“A dazzling insight into love, life and healing” - A Monster Calls in Chichester

Cast of A Monster Calls. Photo by Manuel Harlan.
Cast of A Monster Calls. Photo by Manuel Harlan.

The stage production of A Monster Calls comes promised as a “dazzling insight into love, life and healing” as a young boy copes with the impending loss of his mother.


The cast know they will have to look after their own mental wellbeing as they embark on the tour, which kicks off at Chichester Festival Theatre from February 6-15.


Kaye Brown, who plays Grandma, knows the emotional demands of the piece are something the cast must be prepared for.


Thirteen-year-old Conor and his mum have managed just fine since his dad moved away. But now his mum is sick and not getting any better. His grandmother won’t stop interfering and the kids at school won’t look him in the eye.


Then, one night, Conor is woken by something at his window. A monster has come walking. It’s come to tell Conor tales from when it walked before. And when it’s finished, Conor must tell his own story and face his deepest fears.


“The grandma is the blunt truth that nobody wants to face,” says Kaye. “Everyone is shirking around the issues of what is really going on. I am the one that is having to say that my daughter is not going to make it. I am playing like the devil’s advocate in trying to speak to the boy about it and in trying to speak to my daughter about it, but really everyone is trying to brush it under the carpet.

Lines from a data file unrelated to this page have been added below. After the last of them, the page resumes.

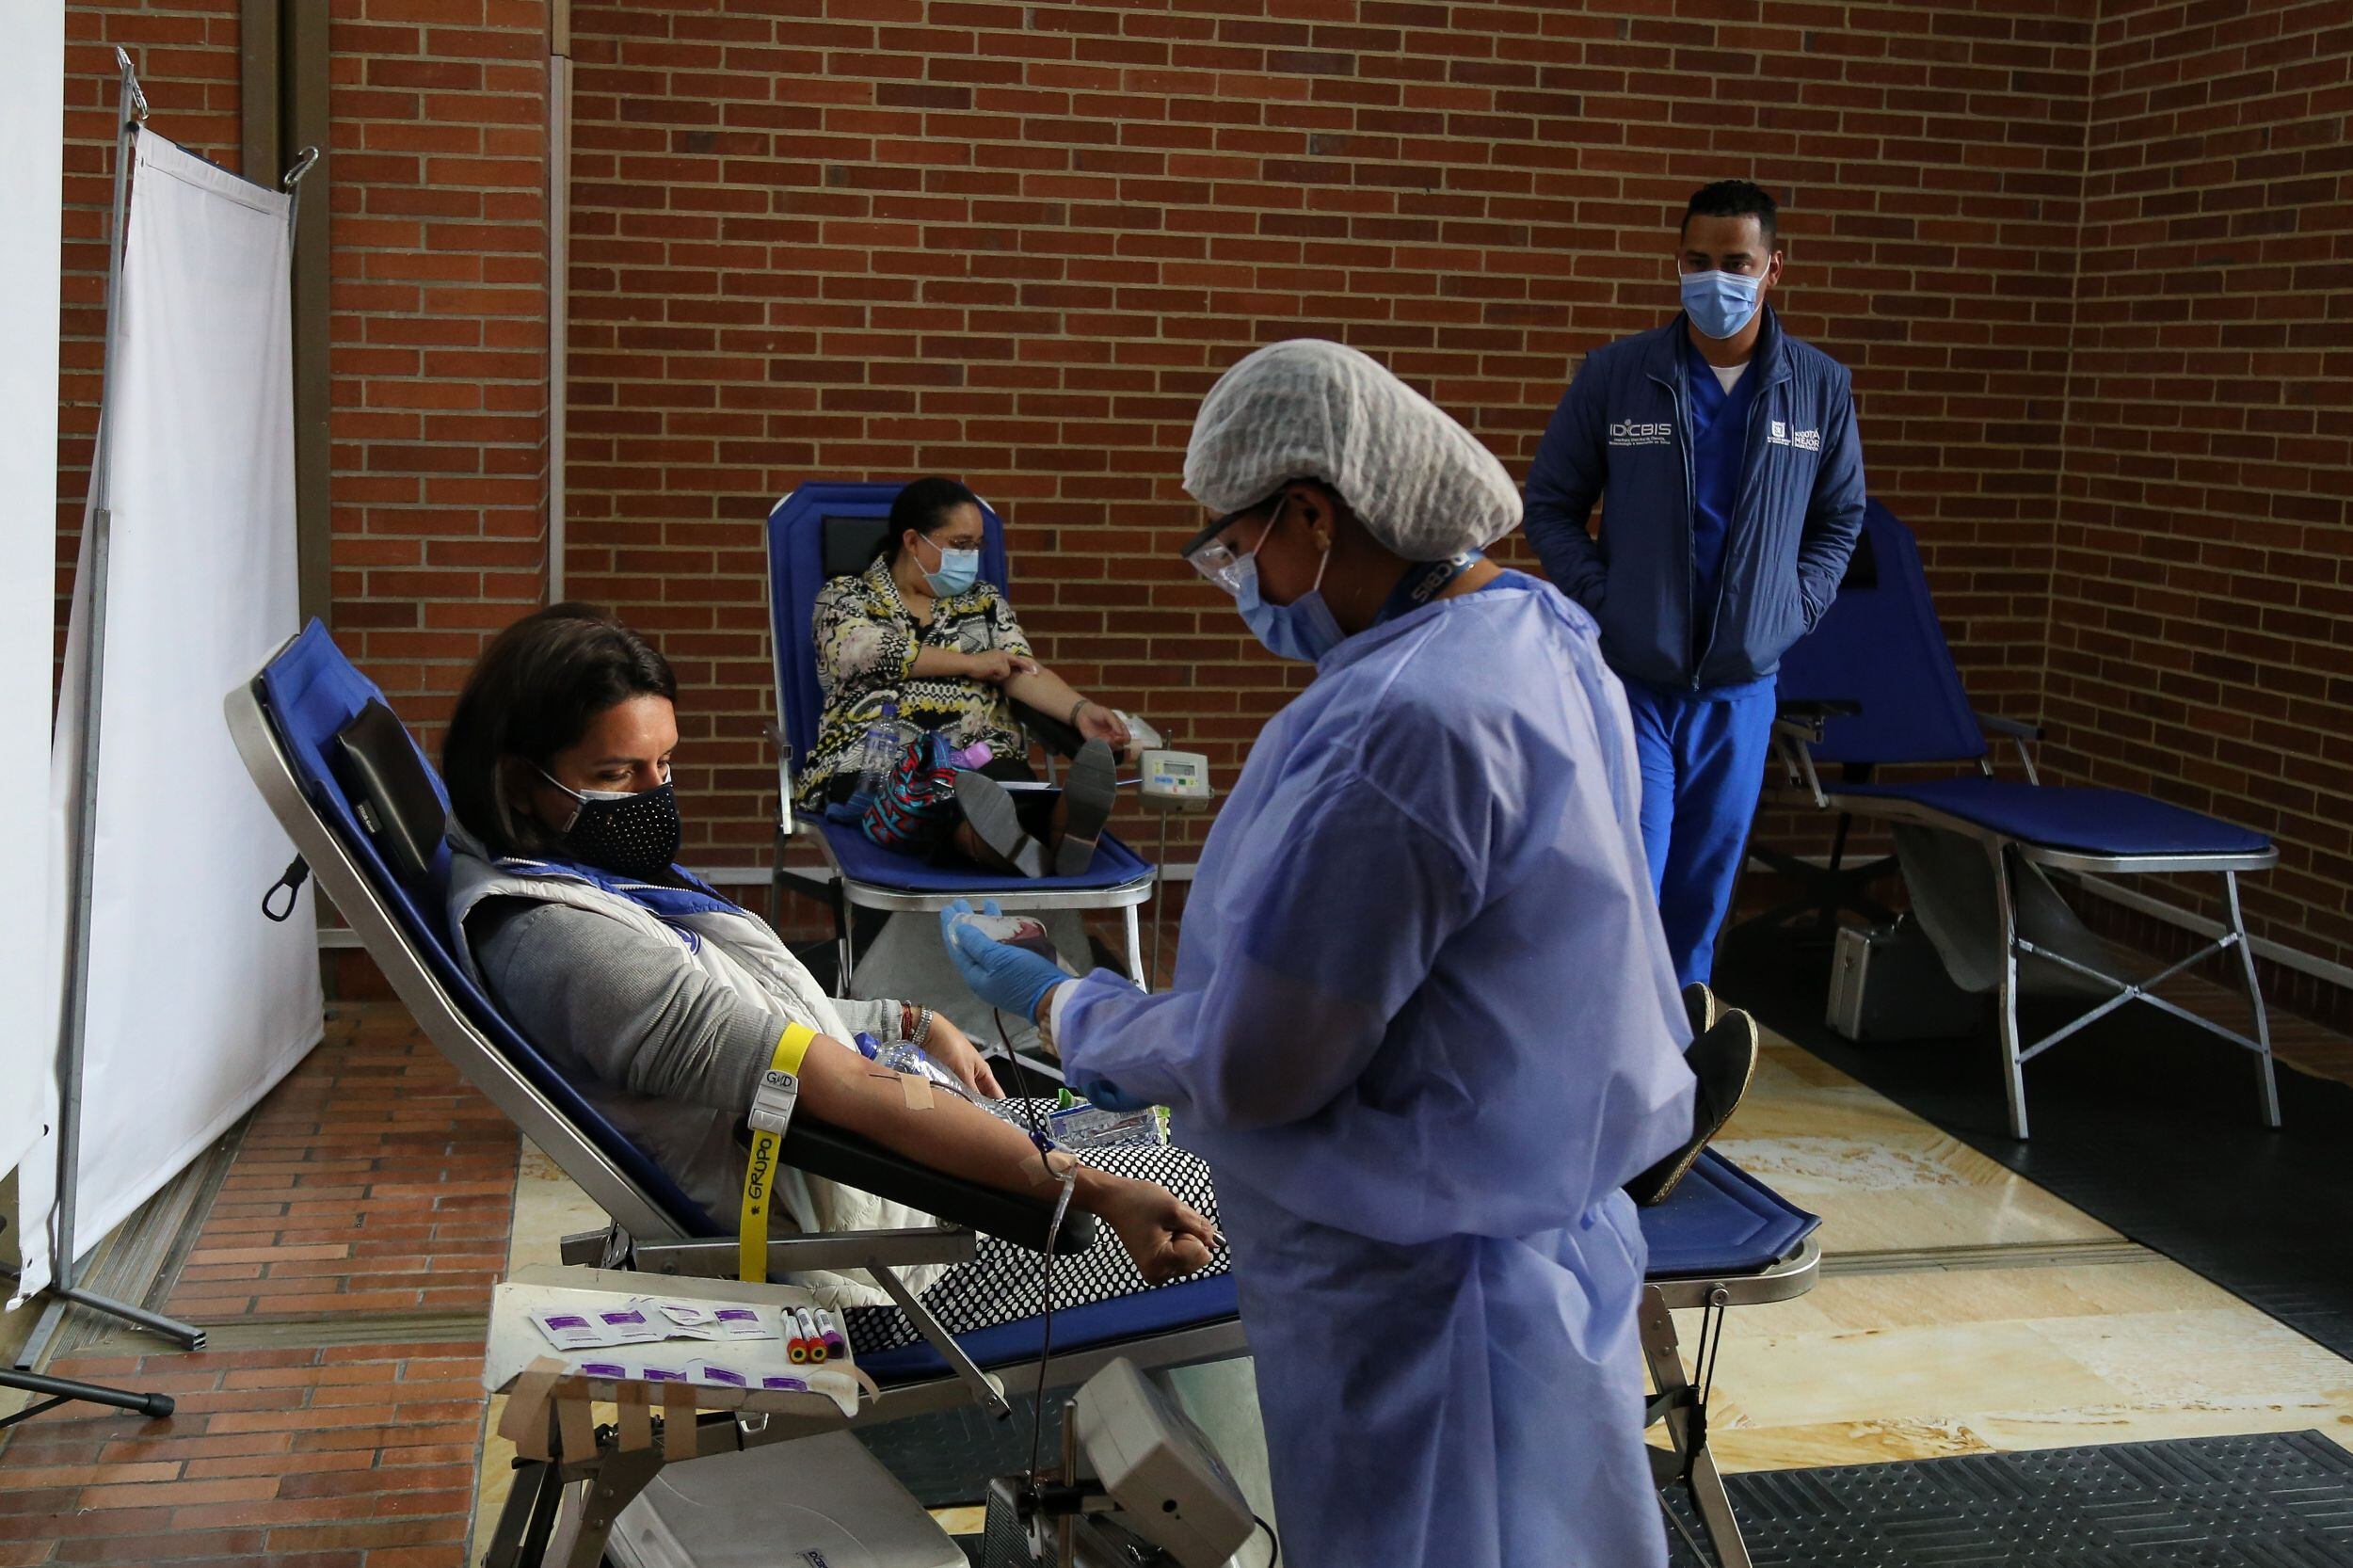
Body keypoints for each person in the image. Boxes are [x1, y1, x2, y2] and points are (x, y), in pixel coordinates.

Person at [942, 340, 1703, 1567]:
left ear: (1312, 511)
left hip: (1412, 1289)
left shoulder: (1404, 724)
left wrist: (1070, 1011)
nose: (1230, 577)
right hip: (1510, 1237)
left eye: (1230, 545)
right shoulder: (1537, 633)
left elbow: (1263, 1059)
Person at [439, 603, 1219, 1336]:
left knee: (1151, 1134)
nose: (655, 795)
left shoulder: (577, 877)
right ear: (517, 781)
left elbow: (759, 1021)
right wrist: (1102, 1193)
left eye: (665, 763)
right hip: (876, 1273)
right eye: (617, 774)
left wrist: (908, 1022)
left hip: (873, 1198)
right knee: (1222, 1194)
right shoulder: (571, 947)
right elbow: (836, 1090)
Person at [1525, 180, 1866, 986]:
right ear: (1677, 263)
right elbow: (1550, 505)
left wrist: (1792, 610)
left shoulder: (1819, 388)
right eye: (1699, 260)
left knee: (1701, 892)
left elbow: (1839, 522)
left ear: (1774, 267)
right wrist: (1606, 604)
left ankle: (1677, 1075)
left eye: (1736, 262)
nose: (1717, 278)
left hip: (1742, 689)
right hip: (1634, 679)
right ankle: (1604, 1057)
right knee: (1628, 878)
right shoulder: (1619, 375)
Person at [800, 475, 1135, 876]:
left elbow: (1022, 670)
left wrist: (1080, 710)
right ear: (912, 541)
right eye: (960, 545)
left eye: (977, 545)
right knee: (924, 800)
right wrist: (971, 662)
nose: (971, 557)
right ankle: (1043, 835)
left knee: (1004, 791)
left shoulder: (985, 602)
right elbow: (866, 652)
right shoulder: (846, 596)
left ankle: (1034, 834)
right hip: (878, 756)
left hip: (980, 751)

“I am the stroppy grandmother who is saying that you must face up to it. We are all quite prone to not wanting to face up to these situations; we are not very good at just sitting down and talking about them.

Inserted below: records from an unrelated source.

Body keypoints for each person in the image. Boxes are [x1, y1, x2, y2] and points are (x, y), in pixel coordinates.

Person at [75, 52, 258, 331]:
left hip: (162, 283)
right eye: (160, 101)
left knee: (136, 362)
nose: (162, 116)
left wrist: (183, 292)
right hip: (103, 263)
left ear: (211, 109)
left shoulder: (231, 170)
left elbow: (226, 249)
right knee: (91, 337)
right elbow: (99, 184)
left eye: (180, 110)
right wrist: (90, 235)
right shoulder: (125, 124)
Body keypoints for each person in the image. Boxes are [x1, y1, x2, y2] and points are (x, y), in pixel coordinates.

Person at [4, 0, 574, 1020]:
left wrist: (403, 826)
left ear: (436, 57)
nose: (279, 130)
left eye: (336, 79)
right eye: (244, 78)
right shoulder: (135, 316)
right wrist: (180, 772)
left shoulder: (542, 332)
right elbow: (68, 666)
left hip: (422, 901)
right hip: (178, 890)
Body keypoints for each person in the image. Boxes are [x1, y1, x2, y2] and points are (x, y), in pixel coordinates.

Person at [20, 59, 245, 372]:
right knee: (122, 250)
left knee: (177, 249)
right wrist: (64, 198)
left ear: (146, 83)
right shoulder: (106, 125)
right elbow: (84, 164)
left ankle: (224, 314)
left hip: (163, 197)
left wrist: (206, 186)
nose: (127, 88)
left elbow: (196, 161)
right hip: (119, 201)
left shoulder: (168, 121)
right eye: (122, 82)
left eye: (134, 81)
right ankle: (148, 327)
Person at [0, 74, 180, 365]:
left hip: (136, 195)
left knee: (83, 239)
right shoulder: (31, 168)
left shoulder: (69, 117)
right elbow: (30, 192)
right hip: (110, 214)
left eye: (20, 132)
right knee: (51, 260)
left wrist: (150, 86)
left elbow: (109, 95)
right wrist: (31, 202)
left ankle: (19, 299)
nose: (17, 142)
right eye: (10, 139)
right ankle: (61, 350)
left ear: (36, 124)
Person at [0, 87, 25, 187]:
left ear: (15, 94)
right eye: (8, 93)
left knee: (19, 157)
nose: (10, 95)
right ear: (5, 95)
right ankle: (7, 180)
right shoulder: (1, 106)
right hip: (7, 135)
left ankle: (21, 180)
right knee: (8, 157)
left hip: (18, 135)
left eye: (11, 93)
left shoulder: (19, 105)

“The grandma in some ways is not the nicest of people. She is not the warmest of people, but her intentions are right, and her relationship with the young boy is interesting. In some ways the young man has got quite an ageist view of grandmas. He wants her to be all warm and cosy and making cocoa. But she runs her own business. She dyes her hair because she doesn’t want grey hair. And he is like ‘Why can’t you be like normal grandmothers!’”


Inevitably, it’s going to be emotional – something the cast discussed in rehearsals.

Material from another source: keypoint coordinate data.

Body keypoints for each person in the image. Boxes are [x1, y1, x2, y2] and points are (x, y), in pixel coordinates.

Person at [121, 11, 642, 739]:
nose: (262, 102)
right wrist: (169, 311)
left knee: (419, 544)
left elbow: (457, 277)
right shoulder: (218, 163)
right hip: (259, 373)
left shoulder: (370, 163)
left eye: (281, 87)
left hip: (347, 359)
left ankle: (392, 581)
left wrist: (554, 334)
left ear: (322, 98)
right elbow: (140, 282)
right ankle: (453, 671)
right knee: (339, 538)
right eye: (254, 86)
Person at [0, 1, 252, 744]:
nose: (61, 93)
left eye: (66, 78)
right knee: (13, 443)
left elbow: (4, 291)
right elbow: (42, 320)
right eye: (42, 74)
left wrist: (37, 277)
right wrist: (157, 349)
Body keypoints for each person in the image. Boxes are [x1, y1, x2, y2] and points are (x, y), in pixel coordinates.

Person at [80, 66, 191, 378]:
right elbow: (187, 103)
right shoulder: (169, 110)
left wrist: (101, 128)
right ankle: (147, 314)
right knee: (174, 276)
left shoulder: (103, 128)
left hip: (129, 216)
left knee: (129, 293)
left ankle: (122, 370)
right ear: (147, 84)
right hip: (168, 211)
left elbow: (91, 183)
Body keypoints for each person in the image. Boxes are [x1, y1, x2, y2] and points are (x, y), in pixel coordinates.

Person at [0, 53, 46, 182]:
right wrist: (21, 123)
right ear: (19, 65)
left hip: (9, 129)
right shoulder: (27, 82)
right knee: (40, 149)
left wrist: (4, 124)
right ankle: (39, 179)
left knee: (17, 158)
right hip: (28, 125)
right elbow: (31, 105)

“But there are ways of coping with the grief. There are ways before you start the performance of warming yourself up and then afterwards there are ways of gently psychologically shutting the door on what you have been doing.


“Different actors will talk about the different processes of getting into the characters, but with this I think you have to be aware that you are living in the world of the play and that it is not your real world. You have to be aware of it on the stage and then you have got to be able to step back. I think we need to be very aware psychologically of that. We need to be able to ground ourselves in that way. We need to make sure that we are looking after our own mental health as well. It has got to be almost like taking off a coat at the end, like shedding a skin. You have got to be careful that you are not taking too much home with you at the end of the performance… and then that way you can make sure that you are ready for the next performance the next day, but I know that it won’t always be easy.”


The cast includes Greg Bernstein (Harry), Kaye Brown (Grandma), Raffaella Covino, Ammar Duffus (Conor), Keith Gilmore (Monster), Jade Hackett (Sully), Cora Kirk (Lily), Kel Matsena (Anton) and Maria Omakinwa (Mum).